We were almost back to the vehicles now. I could see a heavy shower approaching so didn’t mention the Roman camps in the field to our left just before Brackies Burn, the dip in the road just before the car park. Consequently we got back early, 4.28 pm instead of 4.30 pm, sorry. However, judging by the way everyone shot off to use the facilities it wasn’t a bad decision. When everyone re-emerged it was raining quite heavily so it worked. I had a good day; I hope that you all did too. It was good to see old friends again – they are the ones with their backs to me in the photos – and to meet some new ones, I hope to see you all again soon. This includes the person from North America on a very brief visit to the UK; I hope it isn’t something we said?
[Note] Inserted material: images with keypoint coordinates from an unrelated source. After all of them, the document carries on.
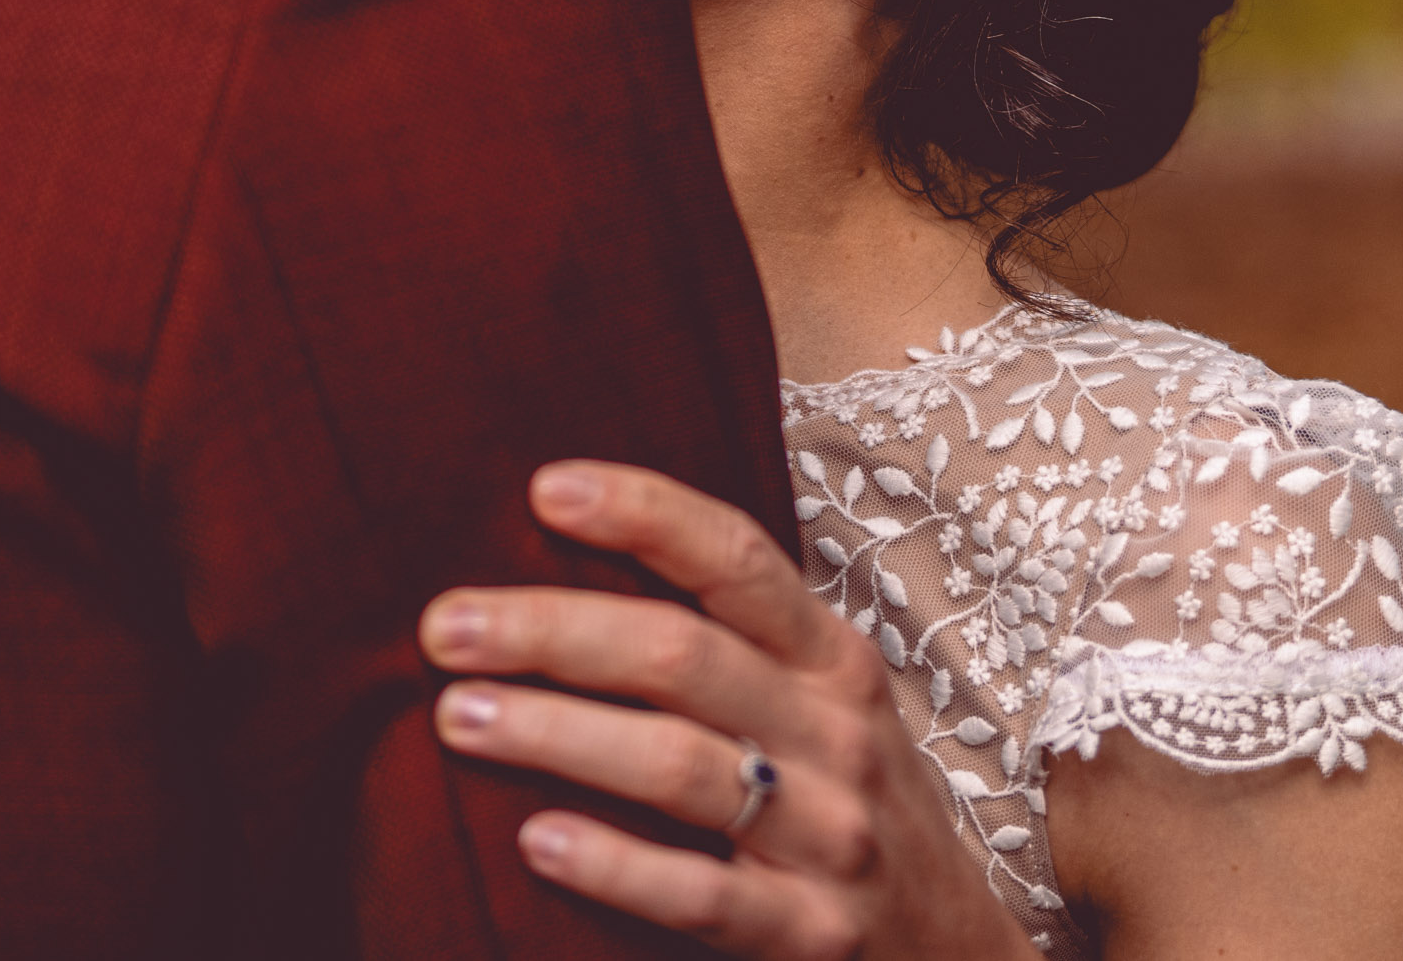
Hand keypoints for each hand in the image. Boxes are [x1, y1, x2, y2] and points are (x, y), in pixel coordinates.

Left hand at [423, 462, 1040, 960]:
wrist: (956, 946)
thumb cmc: (848, 797)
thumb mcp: (819, 703)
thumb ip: (729, 642)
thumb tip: (563, 563)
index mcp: (831, 660)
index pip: (737, 558)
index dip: (645, 513)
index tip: (545, 488)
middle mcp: (835, 734)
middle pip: (680, 655)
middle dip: (552, 632)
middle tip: (446, 627)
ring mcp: (829, 836)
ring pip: (678, 766)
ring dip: (556, 735)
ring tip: (457, 717)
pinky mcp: (809, 933)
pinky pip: (699, 894)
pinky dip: (614, 864)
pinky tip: (536, 839)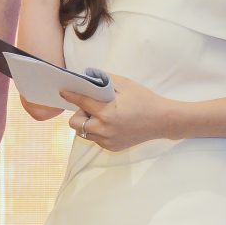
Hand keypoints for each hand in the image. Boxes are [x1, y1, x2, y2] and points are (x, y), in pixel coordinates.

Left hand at [60, 78, 178, 152]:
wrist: (162, 121)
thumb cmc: (144, 100)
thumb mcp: (125, 84)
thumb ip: (105, 80)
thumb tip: (88, 77)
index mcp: (107, 112)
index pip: (81, 103)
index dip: (71, 96)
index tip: (63, 92)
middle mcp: (104, 129)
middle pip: (75, 123)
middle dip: (80, 114)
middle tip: (92, 108)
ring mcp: (107, 141)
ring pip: (84, 133)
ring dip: (87, 124)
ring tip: (102, 116)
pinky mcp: (112, 147)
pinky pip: (95, 139)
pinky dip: (97, 131)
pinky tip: (111, 124)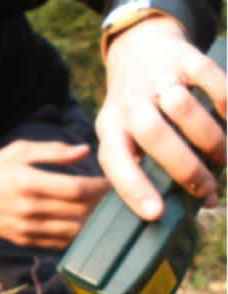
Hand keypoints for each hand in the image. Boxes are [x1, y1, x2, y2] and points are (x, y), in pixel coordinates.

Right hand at [0, 140, 110, 248]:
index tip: (115, 183)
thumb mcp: (19, 151)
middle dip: (103, 205)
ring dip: (94, 224)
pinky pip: (59, 243)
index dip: (101, 188)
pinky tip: (88, 227)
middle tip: (120, 199)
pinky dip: (77, 236)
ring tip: (108, 215)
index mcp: (29, 182)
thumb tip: (86, 151)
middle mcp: (29, 208)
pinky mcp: (24, 241)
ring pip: (73, 231)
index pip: (77, 189)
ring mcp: (27, 228)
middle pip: (79, 211)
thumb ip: (54, 151)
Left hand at [97, 16, 227, 220]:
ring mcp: (153, 78)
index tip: (156, 213)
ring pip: (180, 108)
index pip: (114, 161)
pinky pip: (206, 76)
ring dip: (209, 138)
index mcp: (110, 128)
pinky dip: (225, 98)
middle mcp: (127, 104)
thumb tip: (203, 202)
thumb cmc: (138, 107)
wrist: (137, 46)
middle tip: (208, 188)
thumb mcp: (129, 134)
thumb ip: (155, 164)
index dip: (132, 189)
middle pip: (153, 136)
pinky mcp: (180, 56)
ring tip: (224, 158)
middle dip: (184, 168)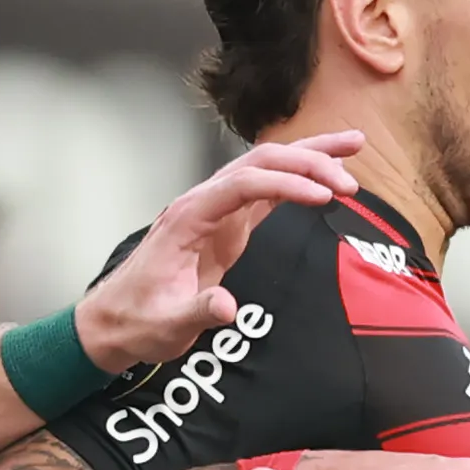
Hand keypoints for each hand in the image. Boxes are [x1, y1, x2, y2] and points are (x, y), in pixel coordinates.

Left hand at [78, 131, 360, 371]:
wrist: (115, 321)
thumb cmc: (139, 321)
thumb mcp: (167, 325)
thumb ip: (197, 312)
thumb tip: (228, 307)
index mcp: (189, 218)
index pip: (244, 185)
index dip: (286, 186)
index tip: (325, 198)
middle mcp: (203, 203)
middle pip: (260, 163)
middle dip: (307, 163)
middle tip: (351, 182)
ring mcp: (216, 210)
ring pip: (266, 167)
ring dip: (308, 157)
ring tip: (354, 145)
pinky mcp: (227, 224)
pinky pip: (266, 190)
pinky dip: (298, 180)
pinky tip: (326, 177)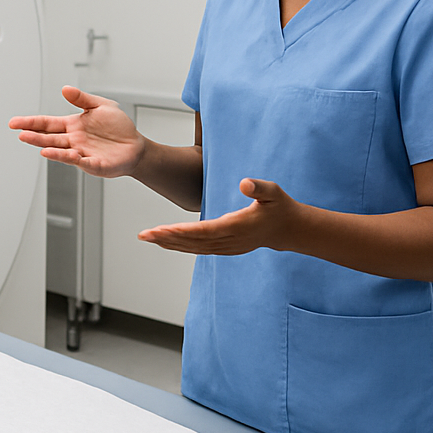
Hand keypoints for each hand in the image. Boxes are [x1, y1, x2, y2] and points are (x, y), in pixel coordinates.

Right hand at [8, 85, 144, 177]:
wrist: (135, 146)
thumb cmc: (119, 127)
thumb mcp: (101, 105)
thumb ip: (82, 99)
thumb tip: (65, 89)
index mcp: (72, 125)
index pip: (47, 124)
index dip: (30, 123)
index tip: (14, 123)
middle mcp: (73, 141)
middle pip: (49, 138)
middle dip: (34, 136)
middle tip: (20, 134)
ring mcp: (82, 153)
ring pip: (61, 151)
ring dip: (49, 148)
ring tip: (38, 145)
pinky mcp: (94, 164)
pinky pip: (82, 162)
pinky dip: (72, 159)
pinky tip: (65, 155)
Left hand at [138, 178, 300, 254]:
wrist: (289, 230)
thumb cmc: (279, 207)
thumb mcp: (274, 192)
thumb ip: (259, 187)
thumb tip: (244, 183)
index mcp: (237, 226)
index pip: (204, 231)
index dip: (181, 231)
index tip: (161, 229)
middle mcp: (229, 240)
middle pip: (193, 242)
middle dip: (167, 238)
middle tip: (144, 234)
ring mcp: (226, 247)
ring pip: (193, 248)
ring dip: (169, 243)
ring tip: (147, 238)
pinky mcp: (225, 248)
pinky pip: (198, 249)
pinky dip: (180, 246)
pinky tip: (165, 242)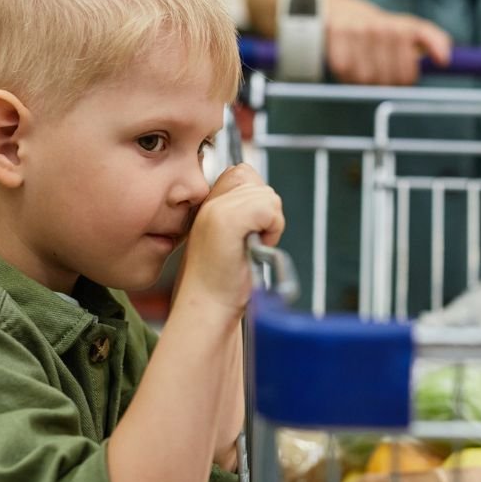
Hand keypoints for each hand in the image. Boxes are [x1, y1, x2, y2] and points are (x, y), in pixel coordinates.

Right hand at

Thank you to my carer for the day, Ian, and to Margaret for giving the American couple a lift to Hexham station at the end of the walk. If you ever do read this I hope you enjoyed your stay in Alnmouth that night, one of my favourite places in Northumberland. Do please everyone have a look at our route on Google Earth, it is surprising what you will be able to see. A really good day with a great group of people, thank you all.